A section can be any combination of eager or lazy loaded and always, change, or manually updated. An eager-loaded section is always loaded as part of the object load. A lazy-loaded section is not loaded as part of the object load and has to be explicitly loaded with the database::load() function (as shown above) if and when necessary.

An always-updated section is always updated as part of the object update, provided it has been loaded. A change-updated section is only updated as part of the object update if it has been loaded and marked as changed. A manually-updated section is never updated as part of the object update and has to be explicitly updated with the database::update() function (as shown above) if and when necessary.

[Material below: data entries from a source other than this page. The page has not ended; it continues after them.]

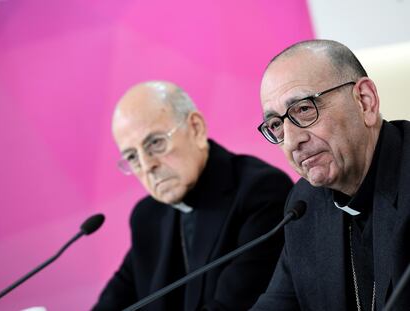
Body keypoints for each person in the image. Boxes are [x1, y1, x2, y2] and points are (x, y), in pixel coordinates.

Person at [92, 81, 293, 311]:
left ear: (196, 128)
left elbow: (232, 306)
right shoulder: (147, 216)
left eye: (155, 143)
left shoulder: (260, 192)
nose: (147, 166)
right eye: (132, 157)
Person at [251, 39, 410, 311]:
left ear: (365, 101)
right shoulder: (305, 205)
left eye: (303, 109)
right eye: (276, 124)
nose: (291, 141)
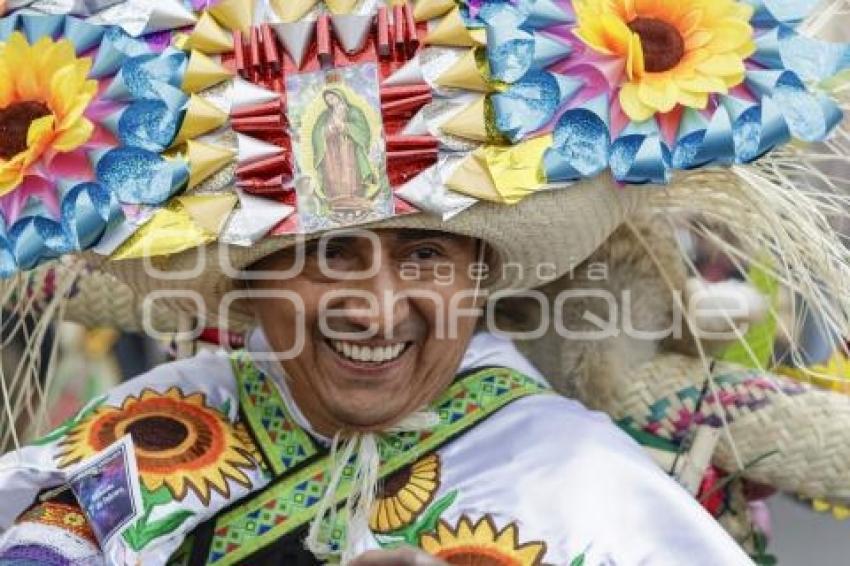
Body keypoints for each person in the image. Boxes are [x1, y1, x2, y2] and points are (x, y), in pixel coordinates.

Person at [0, 0, 848, 564]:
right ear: (251, 285)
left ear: (480, 278)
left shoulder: (585, 487)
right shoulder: (132, 446)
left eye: (424, 257)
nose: (375, 306)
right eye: (325, 253)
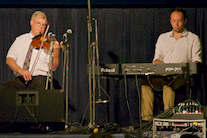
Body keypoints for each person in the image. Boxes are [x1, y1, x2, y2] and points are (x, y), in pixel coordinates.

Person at [141, 7, 202, 122]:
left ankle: (167, 119)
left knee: (168, 83)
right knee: (146, 82)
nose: (176, 24)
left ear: (185, 21)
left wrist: (184, 68)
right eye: (174, 21)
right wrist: (165, 68)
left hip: (181, 77)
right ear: (170, 21)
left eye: (179, 21)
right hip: (163, 74)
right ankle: (146, 120)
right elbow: (156, 59)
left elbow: (196, 61)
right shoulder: (163, 38)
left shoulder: (193, 38)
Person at [0, 11, 61, 91]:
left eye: (44, 25)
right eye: (38, 23)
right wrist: (21, 70)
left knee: (41, 85)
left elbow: (54, 67)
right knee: (3, 88)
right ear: (32, 22)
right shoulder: (20, 40)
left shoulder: (47, 42)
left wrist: (56, 52)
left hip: (40, 79)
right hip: (21, 78)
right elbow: (9, 59)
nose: (41, 27)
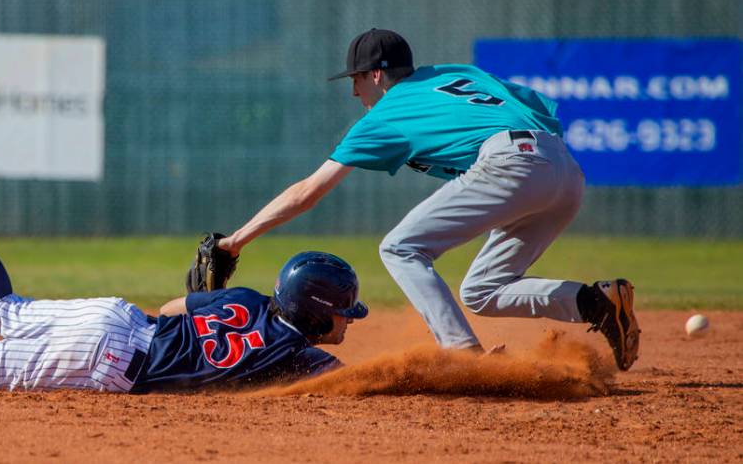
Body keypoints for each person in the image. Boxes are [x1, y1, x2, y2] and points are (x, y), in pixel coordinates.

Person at [216, 28, 640, 371]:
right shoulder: (454, 74)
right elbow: (540, 111)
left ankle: (461, 355)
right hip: (564, 168)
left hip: (513, 162)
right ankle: (595, 302)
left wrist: (235, 241)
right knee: (482, 291)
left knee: (400, 247)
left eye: (357, 79)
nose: (354, 92)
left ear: (377, 75)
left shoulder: (386, 112)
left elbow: (308, 192)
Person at [0, 166, 368, 392]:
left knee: (5, 310)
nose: (347, 319)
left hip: (118, 318)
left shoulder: (245, 298)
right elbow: (359, 381)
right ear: (315, 310)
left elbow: (172, 308)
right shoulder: (300, 357)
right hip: (111, 360)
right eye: (344, 310)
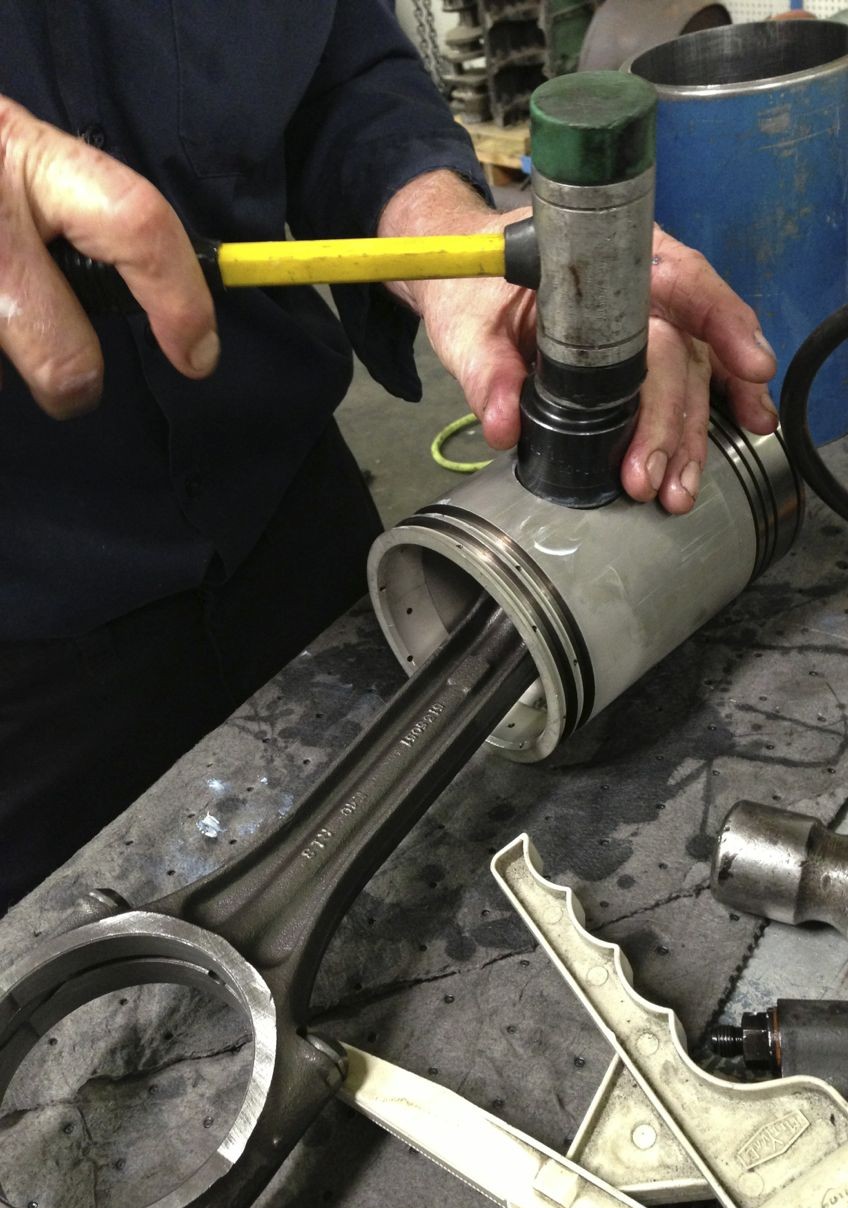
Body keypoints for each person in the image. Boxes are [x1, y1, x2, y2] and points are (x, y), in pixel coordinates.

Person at [0, 1, 778, 913]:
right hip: (28, 650)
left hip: (293, 523)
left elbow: (341, 84)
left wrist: (445, 235)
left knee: (413, 858)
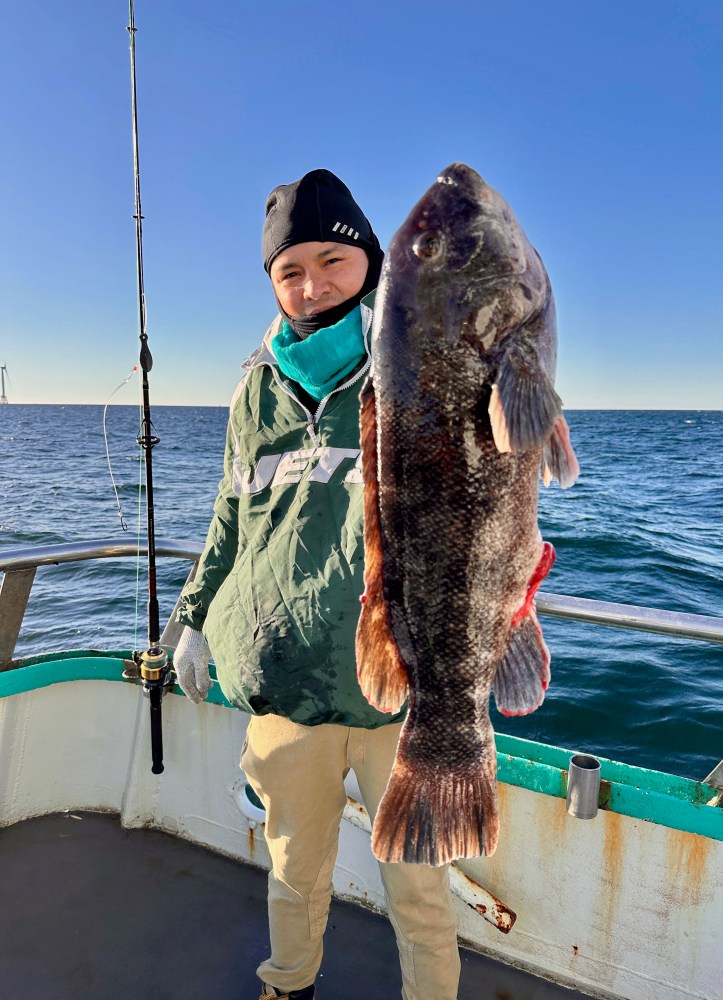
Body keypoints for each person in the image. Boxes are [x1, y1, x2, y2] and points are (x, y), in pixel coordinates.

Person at [173, 169, 462, 1000]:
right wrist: (191, 617)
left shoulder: (418, 365)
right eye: (289, 269)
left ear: (371, 260)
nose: (312, 285)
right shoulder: (253, 388)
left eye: (332, 260)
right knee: (295, 874)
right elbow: (231, 518)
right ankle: (287, 986)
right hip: (284, 685)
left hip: (401, 688)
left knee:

Here is an example of an eager-loaded, change-updated section:

#pragma db object
class person
{
  ...
 
  typedef std::array<char, 1024> key_type;
 
  void
  public_key (const key_type& k)
  {
    public_key_ = k;
    keys_.change ();
  }
 
  void
  private_key (const key_type& k)
  {
    private_key_ = k;
    keys_.change ();
  }
 
  #pragma db update(change)
  odb::section keys_;
 
  #pragma db section(keys_) type("BLOB")
  key_type public_key_;
 
  #pragma db section(keys_) type("BLOB")
  key_type private_key_;
};

And here is how we can use this section:

transaction t (db.begin ());
 
auto_ptr<person> p (db.load<person> (...)); // Keys loaded.
 
db.update (*p); // Keys not updated since not changed.
 
p->public_key (new_public_key);
 
db.update (*p); // Keys updated since changed.
 
t.commit ();

For more information on this feature, refer to Chapter 9, “Sections” in the ODB manual as well as the section example in the odb-examples package.

There are also other interesting new features in this release. For the complete list of changes, see the official ODB 2.3.0 announcement.